PROBLEM DETAILS: Copy out again, unchanged, the listing below from the line that has "of human ovarian" through the line that has "immunohistochemistry (IHC) photomicrograph".

GIVEN DATA:
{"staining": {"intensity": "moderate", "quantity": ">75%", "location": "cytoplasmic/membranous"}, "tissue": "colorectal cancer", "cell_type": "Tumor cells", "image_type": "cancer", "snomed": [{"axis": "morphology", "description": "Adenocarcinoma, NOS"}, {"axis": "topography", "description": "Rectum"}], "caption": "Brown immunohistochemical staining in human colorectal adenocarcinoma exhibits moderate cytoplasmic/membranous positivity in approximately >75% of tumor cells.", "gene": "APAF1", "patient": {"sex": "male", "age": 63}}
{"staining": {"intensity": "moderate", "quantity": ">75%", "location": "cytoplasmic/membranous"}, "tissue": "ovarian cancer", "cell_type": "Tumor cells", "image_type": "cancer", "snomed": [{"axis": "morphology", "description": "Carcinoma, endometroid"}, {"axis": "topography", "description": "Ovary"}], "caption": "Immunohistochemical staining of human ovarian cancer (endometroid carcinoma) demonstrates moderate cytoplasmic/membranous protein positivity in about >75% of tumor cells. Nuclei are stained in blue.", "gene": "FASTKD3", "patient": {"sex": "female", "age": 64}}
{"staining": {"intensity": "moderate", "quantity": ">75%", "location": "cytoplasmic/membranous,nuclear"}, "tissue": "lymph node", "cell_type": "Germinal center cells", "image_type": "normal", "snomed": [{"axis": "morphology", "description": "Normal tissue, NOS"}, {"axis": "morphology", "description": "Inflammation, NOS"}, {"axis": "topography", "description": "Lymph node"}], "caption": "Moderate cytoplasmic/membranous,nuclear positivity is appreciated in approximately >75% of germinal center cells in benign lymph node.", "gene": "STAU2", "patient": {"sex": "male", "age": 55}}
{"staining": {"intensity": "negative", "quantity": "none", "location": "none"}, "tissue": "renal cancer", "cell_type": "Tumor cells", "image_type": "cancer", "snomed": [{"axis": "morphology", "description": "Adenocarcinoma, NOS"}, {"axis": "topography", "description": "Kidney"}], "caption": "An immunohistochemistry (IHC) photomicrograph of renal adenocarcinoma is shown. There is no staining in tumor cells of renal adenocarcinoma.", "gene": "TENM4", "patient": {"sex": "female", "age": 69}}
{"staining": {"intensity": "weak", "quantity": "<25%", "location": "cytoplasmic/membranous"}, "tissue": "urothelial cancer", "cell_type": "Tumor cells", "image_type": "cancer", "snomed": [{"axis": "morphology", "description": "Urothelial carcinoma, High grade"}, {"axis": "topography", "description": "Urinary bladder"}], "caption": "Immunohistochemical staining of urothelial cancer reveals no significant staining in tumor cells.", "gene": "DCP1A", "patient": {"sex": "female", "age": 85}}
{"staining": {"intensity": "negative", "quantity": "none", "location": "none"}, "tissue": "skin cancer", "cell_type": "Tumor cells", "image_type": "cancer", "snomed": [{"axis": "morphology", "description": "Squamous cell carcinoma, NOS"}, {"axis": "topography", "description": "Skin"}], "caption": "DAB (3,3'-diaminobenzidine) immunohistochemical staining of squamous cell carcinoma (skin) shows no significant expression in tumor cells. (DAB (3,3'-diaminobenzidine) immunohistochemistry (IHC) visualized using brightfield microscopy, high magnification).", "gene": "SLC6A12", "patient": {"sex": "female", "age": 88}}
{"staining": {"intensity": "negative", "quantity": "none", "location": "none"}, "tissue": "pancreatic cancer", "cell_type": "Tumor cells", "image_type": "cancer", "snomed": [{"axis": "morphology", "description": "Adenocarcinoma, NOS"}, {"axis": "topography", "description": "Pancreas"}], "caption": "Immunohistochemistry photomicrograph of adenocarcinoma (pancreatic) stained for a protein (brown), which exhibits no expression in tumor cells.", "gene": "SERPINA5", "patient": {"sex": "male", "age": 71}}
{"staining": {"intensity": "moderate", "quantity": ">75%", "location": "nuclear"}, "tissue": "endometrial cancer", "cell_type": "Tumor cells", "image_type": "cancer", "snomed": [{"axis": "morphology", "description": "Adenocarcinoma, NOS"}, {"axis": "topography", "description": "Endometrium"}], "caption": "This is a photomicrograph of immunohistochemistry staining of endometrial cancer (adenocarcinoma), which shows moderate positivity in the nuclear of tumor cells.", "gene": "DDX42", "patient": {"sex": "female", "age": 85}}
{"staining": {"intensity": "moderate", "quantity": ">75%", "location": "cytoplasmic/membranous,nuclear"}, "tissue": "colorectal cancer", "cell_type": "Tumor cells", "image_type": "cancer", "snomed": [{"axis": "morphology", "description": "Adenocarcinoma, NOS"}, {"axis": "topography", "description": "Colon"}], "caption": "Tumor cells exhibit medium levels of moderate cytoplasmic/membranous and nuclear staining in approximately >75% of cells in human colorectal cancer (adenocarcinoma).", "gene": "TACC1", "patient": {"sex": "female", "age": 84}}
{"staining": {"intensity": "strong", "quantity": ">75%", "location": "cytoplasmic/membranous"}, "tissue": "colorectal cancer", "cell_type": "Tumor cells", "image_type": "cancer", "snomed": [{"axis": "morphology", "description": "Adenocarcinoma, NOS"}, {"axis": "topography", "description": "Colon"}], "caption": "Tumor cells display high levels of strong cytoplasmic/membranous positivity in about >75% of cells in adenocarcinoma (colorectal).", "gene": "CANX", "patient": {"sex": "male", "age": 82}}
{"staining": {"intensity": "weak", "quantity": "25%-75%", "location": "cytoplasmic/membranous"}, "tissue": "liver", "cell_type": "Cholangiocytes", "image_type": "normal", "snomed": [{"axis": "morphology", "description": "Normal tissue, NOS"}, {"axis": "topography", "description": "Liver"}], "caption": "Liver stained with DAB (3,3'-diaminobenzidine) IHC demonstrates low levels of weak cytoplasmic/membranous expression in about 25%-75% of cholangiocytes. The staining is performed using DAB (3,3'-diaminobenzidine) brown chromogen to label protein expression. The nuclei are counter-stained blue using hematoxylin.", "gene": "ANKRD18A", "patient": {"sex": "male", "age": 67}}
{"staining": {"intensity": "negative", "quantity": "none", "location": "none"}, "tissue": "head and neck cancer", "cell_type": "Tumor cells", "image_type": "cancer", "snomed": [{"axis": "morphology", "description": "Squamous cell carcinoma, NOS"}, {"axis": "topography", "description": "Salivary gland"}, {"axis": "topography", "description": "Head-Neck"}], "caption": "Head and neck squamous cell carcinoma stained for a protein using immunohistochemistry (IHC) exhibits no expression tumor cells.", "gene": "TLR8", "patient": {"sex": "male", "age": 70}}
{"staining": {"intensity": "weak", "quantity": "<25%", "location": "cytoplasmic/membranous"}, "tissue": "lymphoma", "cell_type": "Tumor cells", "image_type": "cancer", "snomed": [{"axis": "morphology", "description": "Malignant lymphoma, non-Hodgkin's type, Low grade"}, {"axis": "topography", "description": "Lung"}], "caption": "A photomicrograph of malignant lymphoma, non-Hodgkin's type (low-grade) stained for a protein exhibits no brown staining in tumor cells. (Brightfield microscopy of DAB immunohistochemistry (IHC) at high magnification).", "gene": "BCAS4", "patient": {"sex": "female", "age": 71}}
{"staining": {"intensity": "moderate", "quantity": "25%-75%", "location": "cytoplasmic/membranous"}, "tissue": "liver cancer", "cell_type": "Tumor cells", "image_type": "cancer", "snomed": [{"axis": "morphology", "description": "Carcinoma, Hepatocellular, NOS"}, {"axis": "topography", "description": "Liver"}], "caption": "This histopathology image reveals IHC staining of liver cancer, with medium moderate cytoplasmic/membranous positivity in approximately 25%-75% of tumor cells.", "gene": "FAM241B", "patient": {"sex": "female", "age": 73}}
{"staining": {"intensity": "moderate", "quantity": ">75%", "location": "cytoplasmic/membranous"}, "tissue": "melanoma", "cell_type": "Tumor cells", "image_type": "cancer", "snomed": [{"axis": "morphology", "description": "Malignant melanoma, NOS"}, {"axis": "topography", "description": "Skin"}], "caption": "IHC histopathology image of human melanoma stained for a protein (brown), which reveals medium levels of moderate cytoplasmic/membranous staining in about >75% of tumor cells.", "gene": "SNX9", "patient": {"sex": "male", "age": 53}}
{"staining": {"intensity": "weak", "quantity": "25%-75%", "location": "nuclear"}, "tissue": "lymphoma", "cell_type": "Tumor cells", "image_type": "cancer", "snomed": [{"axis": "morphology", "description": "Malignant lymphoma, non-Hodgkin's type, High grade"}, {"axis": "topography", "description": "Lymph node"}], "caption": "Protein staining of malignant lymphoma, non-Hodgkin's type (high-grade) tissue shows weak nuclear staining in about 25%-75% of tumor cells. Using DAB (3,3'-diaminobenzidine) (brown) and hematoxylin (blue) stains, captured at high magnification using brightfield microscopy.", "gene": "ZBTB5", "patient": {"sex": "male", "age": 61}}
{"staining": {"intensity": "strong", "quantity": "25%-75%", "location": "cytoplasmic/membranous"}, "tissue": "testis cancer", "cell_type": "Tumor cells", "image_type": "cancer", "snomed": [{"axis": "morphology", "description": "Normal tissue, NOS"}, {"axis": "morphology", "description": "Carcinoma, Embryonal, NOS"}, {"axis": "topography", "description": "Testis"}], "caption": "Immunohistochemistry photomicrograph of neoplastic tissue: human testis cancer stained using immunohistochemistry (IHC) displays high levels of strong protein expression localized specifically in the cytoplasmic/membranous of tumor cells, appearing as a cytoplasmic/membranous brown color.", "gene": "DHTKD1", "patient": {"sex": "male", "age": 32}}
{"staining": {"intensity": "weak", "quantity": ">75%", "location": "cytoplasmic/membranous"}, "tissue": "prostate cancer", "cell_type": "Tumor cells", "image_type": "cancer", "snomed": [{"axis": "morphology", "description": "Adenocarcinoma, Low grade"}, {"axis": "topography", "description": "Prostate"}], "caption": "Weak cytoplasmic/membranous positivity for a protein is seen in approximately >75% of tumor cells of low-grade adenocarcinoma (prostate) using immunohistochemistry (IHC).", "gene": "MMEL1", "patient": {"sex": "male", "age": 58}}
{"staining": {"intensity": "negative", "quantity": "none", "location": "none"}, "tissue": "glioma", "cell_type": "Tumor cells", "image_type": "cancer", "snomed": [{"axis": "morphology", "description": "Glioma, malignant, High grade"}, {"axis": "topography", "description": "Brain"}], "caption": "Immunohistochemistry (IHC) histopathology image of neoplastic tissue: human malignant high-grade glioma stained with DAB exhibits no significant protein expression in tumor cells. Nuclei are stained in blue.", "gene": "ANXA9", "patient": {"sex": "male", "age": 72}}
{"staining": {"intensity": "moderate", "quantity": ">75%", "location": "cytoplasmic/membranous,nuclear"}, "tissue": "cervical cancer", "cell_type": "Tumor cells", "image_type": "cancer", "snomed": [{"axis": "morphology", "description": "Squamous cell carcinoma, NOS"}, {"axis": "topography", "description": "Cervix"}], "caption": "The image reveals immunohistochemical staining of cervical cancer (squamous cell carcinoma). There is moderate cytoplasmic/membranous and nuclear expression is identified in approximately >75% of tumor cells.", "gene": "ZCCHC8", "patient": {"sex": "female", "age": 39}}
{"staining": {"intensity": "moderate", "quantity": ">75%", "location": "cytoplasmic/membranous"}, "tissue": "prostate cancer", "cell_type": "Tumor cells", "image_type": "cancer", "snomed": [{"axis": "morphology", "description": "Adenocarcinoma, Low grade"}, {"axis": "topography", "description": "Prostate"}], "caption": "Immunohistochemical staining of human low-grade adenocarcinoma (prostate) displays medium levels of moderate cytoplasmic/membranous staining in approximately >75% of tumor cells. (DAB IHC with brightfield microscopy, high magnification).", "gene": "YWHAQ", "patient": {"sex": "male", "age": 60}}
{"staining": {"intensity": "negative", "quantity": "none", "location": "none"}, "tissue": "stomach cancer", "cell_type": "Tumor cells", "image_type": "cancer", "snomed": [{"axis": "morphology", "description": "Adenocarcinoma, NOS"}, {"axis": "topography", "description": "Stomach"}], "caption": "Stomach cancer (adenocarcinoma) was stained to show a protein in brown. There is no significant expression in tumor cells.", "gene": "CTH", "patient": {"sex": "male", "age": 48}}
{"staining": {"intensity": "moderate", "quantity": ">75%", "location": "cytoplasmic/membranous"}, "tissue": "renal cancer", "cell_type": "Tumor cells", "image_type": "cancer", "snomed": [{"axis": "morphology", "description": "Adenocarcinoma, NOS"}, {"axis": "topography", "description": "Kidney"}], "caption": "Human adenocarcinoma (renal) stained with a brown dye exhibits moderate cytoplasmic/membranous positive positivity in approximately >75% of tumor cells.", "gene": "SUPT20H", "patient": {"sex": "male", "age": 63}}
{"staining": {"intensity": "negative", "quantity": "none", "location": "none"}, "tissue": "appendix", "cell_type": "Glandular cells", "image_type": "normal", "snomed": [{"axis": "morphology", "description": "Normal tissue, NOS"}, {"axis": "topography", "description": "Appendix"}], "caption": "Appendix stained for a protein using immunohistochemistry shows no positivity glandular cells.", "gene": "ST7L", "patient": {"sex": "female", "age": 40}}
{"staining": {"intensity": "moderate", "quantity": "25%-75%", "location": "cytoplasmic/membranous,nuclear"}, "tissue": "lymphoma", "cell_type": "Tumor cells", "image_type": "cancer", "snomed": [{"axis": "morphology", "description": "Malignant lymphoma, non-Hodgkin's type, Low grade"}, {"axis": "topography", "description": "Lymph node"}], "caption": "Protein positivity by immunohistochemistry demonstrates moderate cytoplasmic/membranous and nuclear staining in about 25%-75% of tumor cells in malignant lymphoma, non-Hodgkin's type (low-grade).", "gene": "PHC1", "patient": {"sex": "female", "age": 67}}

REPLY TO THE EXERCISE:
{"staining": {"intensity": "moderate", "quantity": ">75%", "location": "cytoplasmic/membranous"}, "tissue": "ovarian cancer", "cell_type": "Tumor cells", "image_type": "cancer", "snomed": [{"axis": "morphology", "description": "Carcinoma, endometroid"}, {"axis": "topography", "description": "Ovary"}], "caption": "Immunohistochemical staining of human ovarian cancer (endometroid carcinoma) demonstrates moderate cytoplasmic/membranous protein positivity in about >75% of tumor cells. Nuclei are stained in blue.", "gene": "FASTKD3", "patient": {"sex": "female", "age": 64}}
{"staining": {"intensity": "moderate", "quantity": ">75%", "location": "cytoplasmic/membranous,nuclear"}, "tissue": "lymph node", "cell_type": "Germinal center cells", "image_type": "normal", "snomed": [{"axis": "morphology", "description": "Normal tissue, NOS"}, {"axis": "morphology", "description": "Inflammation, NOS"}, {"axis": "topography", "description": "Lymph node"}], "caption": "Moderate cytoplasmic/membranous,nuclear positivity is appreciated in approximately >75% of germinal center cells in benign lymph node.", "gene": "STAU2", "patient": {"sex": "male", "age": 55}}
{"staining": {"intensity": "negative", "quantity": "none", "location": "none"}, "tissue": "renal cancer", "cell_type": "Tumor cells", "image_type": "cancer", "snomed": [{"axis": "morphology", "description": "Adenocarcinoma, NOS"}, {"axis": "topography", "description": "Kidney"}], "caption": "An immunohistochemistry (IHC) photomicrograph of renal adenocarcinoma is shown. There is no staining in tumor cells of renal adenocarcinoma.", "gene": "TENM4", "patient": {"sex": "female", "age": 69}}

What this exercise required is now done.